[The request] Rewrite the data below, replacing each "Transcribe" with "Write out" and keeping everything else the same.

◆ ◆ ◆ ◆ ◆

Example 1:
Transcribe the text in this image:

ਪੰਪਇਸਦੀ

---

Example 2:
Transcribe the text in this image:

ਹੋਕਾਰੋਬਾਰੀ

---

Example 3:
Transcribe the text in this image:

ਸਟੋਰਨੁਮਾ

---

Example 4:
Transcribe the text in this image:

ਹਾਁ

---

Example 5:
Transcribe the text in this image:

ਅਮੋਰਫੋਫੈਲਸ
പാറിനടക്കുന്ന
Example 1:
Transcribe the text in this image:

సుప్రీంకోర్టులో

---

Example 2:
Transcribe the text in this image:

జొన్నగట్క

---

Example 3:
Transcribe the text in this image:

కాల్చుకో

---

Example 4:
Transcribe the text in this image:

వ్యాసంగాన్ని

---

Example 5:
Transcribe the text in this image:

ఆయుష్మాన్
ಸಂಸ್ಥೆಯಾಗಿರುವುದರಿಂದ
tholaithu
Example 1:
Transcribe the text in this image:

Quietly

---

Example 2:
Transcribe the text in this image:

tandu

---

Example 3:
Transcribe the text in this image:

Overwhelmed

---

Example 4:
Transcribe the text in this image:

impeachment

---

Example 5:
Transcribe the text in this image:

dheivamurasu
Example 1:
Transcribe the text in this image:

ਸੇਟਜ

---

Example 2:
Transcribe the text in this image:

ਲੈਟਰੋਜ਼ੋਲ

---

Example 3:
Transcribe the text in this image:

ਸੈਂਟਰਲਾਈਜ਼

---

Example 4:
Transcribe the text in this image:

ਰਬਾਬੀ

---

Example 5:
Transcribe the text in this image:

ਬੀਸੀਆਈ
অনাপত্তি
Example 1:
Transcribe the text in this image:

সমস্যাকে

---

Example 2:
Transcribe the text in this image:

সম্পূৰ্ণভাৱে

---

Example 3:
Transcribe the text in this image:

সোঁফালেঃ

◆ ◆ ◆ ◆ ◆

[Completed task]
Example 1:
Write out the text in this image:

ਪੰਪਇਸਦੀ

---

Example 2:
Write out the text in this image:

ਹੋਕਾਰੋਬਾਰੀ

---

Example 3:
Write out the text in this image:

ਸਟੋਰਨੁਮਾ

---

Example 4:
Write out the text in this image:

ਹਾਁ

---

Example 5:
Write out the text in this image:

ਅਮੋਰਫੋਫੈਲਸ
പാറിനടക്കുന്ന
Example 1:
Write out the text in this image:

సుప్రీంకోర్టులో

---

Example 2:
Write out the text in this image:

జొన్నగట్క

---

Example 3:
Write out the text in this image:

కాల్చుకో

---

Example 4:
Write out the text in this image:

వ్యాసంగాన్ని

---

Example 5:
Write out the text in this image:

ఆయుష్మాన్
ಸಂಸ್ಥೆಯಾಗಿರುವುದರಿಂದ
tholaithu
Example 1:
Write out the text in this image:

Quietly

---

Example 2:
Write out the text in this image:

tandu

---

Example 3:
Write out the text in this image:

Overwhelmed

---

Example 4:
Write out the text in this image:

impeachment

---

Example 5:
Write out the text in this image:

dheivamurasu
Example 1:
Write out the text in this image:

ਸੇਟਜ

---

Example 2:
Write out the text in this image:

ਲੈਟਰੋਜ਼ੋਲ

---

Example 3:
Write out the text in this image:

ਸੈਂਟਰਲਾਈਜ਼

---

Example 4:
Write out the text in this image:

ਰਬਾਬੀ

---

Example 5:
Write out the text in this image:

ਬੀਸੀਆਈ
অনাপত্তি
Example 1:
Write out the text in this image:

সমস্যাকে

---

Example 2:
Write out the text in this image:

সম্পূৰ্ণভাৱে

---

Example 3:
Write out the text in this image:

সোঁফালেঃ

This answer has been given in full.